• FRAGMENTO DEL DOCUMENTO:

LA SEGUNDA LUNA POR ENRIQUE BRUCE: Lo que sabemos entre líneas


Por 
Enrique Bruce Marticorena (Desde Lima, Perú)

embruma@gmail.com

Las personas homosexuales hemos vivido entre líneas, nos hemos expresado por omisiones y hemos acudido a cualquier respiradero en nuestros días más sombríos del closet.

Y hemos leído también entre líneas los libros que no hacían explícita la temática gay. Hemos distinguido la verdadera topografía en la cual dos amigos o dos amigas se paseaban a la sombra de los árboles en las páginas reposadas de alguna novela. Hemos sabido interpretar por igual, el apretón de manos entre amigos que se sostenían la mirada en alguna película. Hemos podido prever una posibilidad de existencia más allá del halago al vestido o al peinado de una amiga a otra en alguna escena insulsa pero señera para nosotros. 

Hemos hablado en nuestros escamoteos de “una amiga me ha dicho que era gay” cuando esa amiga era una misma. Hemos pospuesto muchas veces una respuesta definitiva a la hora de preguntarnos que cuándo traías a una novia a casa. “No tenemos tiempo”; “Las chicas son difíciles” replicábamos sin convencimiento, casi a sabiendas de lo artificial de la respuesta e inconscientemente indiferentes a esa artificialidad conspicua. Más arduamente hemos fingido placer en la teatralidad de la cama y hemos sido expertos en proveer el placer que a nosotros nos era esquivo, al menos en un algún grado.

• INSTRUCCIONES:
[1] Enumera todas las frases que aparecen entre comillas en el fragmento sobre la vida en el clóset.
[2] Reproduce literalmente la parte del fragmento sobre la vida en el clóset que empieza con "LA SEGUNDA LUNA" y continúa hasta "sombríos del closet.".
Los datos son material aparte y no forman parte del fragmento.

• DATOS MOSTRADOS:
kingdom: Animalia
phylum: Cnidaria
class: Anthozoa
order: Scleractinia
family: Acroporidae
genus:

• SOLUCIONES:
[1]
- una amiga me ha dicho que era gay
- No tenemos tiempo
- Las chicas son difíciles

[2]
LA SEGUNDA LUNA POR ENRIQUE BRUCE: Lo que sabemos entre líneas


Por 
Enrique Bruce Marticorena (Desde Lima, Perú)

embruma@gmail.com

Las personas homosexuales hemos vivido entre líneas, nos hemos expresado por omisiones y hemos acudido a cualquier respiradero en nuestros días más sombríos del closet.